Copy out every line of the listing in which "groupes" appears.
___ INPUT RECORDS
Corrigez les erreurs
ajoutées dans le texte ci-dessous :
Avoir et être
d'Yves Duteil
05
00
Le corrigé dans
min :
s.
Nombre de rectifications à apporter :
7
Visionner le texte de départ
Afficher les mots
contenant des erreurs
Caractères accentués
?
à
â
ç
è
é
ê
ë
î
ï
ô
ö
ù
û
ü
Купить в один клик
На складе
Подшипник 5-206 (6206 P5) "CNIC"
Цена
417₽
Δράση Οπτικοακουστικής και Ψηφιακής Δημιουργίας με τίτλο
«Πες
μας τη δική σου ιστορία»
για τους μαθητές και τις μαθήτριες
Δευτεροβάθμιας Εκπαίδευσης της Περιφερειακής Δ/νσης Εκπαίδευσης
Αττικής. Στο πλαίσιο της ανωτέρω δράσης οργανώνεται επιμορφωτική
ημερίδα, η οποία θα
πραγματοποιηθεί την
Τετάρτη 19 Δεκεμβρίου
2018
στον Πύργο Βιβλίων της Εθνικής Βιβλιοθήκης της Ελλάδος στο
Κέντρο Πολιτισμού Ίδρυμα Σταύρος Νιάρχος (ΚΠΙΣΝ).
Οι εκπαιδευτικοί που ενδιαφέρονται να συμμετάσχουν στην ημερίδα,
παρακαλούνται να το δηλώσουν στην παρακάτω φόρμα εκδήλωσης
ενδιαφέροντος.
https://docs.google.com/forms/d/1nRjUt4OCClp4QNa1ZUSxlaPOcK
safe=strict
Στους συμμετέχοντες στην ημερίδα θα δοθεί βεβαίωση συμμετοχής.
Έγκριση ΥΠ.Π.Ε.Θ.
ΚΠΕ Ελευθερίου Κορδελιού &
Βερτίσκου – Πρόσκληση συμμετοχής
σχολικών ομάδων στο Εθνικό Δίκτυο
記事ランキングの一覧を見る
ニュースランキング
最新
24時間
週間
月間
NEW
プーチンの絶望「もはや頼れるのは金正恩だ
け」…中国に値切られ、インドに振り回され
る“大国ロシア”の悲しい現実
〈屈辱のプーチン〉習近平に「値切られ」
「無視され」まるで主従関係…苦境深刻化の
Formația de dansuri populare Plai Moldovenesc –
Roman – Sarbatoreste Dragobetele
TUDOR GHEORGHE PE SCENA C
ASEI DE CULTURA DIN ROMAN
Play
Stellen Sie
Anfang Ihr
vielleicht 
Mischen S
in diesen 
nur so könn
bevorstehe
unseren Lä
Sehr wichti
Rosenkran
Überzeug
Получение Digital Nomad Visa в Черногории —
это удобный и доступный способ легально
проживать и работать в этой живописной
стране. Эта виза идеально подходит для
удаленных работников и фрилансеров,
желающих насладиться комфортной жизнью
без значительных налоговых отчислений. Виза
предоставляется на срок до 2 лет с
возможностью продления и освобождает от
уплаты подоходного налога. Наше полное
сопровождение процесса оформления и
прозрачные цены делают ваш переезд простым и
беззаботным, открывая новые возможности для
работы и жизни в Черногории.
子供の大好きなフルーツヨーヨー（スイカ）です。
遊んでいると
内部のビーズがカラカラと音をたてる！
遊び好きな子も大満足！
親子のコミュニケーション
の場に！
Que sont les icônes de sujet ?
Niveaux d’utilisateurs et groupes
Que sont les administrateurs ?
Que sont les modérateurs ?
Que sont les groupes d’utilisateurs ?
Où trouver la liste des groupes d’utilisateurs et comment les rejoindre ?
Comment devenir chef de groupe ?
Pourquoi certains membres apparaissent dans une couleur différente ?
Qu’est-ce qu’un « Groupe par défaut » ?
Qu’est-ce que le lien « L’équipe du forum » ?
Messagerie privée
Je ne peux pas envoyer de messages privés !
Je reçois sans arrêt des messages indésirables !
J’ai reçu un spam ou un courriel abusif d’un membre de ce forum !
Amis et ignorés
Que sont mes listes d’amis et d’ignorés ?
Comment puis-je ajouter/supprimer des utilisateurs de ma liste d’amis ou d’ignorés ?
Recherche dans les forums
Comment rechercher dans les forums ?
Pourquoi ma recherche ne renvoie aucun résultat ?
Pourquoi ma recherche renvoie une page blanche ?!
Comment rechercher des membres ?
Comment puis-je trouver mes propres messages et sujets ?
______
RESPONSE BOX:
Niveaux d’utilisateurs et groupes
Que sont les groupes d’utilisateurs ?
Où trouver la liste des groupes d’utilisateurs et comment les rejoindre ?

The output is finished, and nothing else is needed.